▸ **Excerpted data**:
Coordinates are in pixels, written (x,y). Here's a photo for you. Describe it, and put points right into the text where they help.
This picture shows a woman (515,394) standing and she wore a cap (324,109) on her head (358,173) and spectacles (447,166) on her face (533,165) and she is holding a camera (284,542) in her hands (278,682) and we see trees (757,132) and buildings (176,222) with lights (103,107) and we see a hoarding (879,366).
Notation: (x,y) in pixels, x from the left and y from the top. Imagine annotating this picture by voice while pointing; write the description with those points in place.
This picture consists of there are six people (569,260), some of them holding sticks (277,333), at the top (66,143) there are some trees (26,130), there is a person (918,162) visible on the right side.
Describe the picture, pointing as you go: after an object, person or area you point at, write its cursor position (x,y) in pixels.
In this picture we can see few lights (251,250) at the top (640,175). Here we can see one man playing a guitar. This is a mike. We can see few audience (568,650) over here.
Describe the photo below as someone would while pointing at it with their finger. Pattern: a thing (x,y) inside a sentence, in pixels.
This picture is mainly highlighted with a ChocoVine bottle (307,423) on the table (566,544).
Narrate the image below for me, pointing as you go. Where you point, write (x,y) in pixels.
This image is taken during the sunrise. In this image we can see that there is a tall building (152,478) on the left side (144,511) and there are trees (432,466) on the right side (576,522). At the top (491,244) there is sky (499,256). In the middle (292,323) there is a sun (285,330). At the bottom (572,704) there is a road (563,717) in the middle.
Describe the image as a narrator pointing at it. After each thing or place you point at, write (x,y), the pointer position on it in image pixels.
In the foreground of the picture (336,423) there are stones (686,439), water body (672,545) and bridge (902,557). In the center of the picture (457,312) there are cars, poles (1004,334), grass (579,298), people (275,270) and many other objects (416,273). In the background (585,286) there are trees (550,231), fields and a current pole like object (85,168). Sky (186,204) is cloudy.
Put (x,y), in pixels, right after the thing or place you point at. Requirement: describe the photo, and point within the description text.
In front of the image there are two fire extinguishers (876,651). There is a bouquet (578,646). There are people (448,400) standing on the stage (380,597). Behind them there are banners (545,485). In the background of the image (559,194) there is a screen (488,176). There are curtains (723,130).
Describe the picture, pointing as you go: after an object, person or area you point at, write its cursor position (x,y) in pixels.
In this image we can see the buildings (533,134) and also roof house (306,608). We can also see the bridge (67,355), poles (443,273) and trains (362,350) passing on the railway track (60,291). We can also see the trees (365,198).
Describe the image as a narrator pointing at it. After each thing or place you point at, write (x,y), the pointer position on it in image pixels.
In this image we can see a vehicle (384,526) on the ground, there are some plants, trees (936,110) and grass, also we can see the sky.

▸ **What the task requires**: Each line above is to be copied exactly as written.

▸ **Final answer**:
Coordinates are in pixels, written (x,y). Here's a photo for you. Describe it, and put points right into the text where they help.
This picture shows a woman (515,394) standing and she wore a cap (324,109) on her head (358,173) and spectacles (447,166) on her face (533,165) and she is holding a camera (284,542) in her hands (278,682) and we see trees (757,132) and buildings (176,222) with lights (103,107) and we see a hoarding (879,366).
Notation: (x,y) in pixels, x from the left and y from the top. Imagine annotating this picture by voice while pointing; write the description with those points in place.
This picture consists of there are six people (569,260), some of them holding sticks (277,333), at the top (66,143) there are some trees (26,130), there is a person (918,162) visible on the right side.
Describe the picture, pointing as you go: after an object, person or area you point at, write its cursor position (x,y) in pixels.
In this picture we can see few lights (251,250) at the top (640,175). Here we can see one man playing a guitar. This is a mike. We can see few audience (568,650) over here.
Describe the photo below as someone would while pointing at it with their finger. Pattern: a thing (x,y) inside a sentence, in pixels.
This picture is mainly highlighted with a ChocoVine bottle (307,423) on the table (566,544).
Narrate the image below for me, pointing as you go. Where you point, write (x,y) in pixels.
This image is taken during the sunrise. In this image we can see that there is a tall building (152,478) on the left side (144,511) and there are trees (432,466) on the right side (576,522). At the top (491,244) there is sky (499,256). In the middle (292,323) there is a sun (285,330). At the bottom (572,704) there is a road (563,717) in the middle.
Describe the image as a narrator pointing at it. After each thing or place you point at, write (x,y), the pointer position on it in image pixels.
In the foreground of the picture (336,423) there are stones (686,439), water body (672,545) and bridge (902,557). In the center of the picture (457,312) there are cars, poles (1004,334), grass (579,298), people (275,270) and many other objects (416,273). In the background (585,286) there are trees (550,231), fields and a current pole like object (85,168). Sky (186,204) is cloudy.
Put (x,y), in pixels, right after the thing or place you point at. Requirement: describe the photo, and point within the description text.
In front of the image there are two fire extinguishers (876,651). There is a bouquet (578,646). There are people (448,400) standing on the stage (380,597). Behind them there are banners (545,485). In the background of the image (559,194) there is a screen (488,176). There are curtains (723,130).
Describe the picture, pointing as you go: after an object, person or area you point at, write its cursor position (x,y) in pixels.
In this image we can see the buildings (533,134) and also roof house (306,608). We can also see the bridge (67,355), poles (443,273) and trains (362,350) passing on the railway track (60,291). We can also see the trees (365,198).
Describe the image as a narrator pointing at it. After each thing or place you point at, write (x,y), the pointer position on it in image pixels.
In this image we can see a vehicle (384,526) on the ground, there are some plants, trees (936,110) and grass, also we can see the sky.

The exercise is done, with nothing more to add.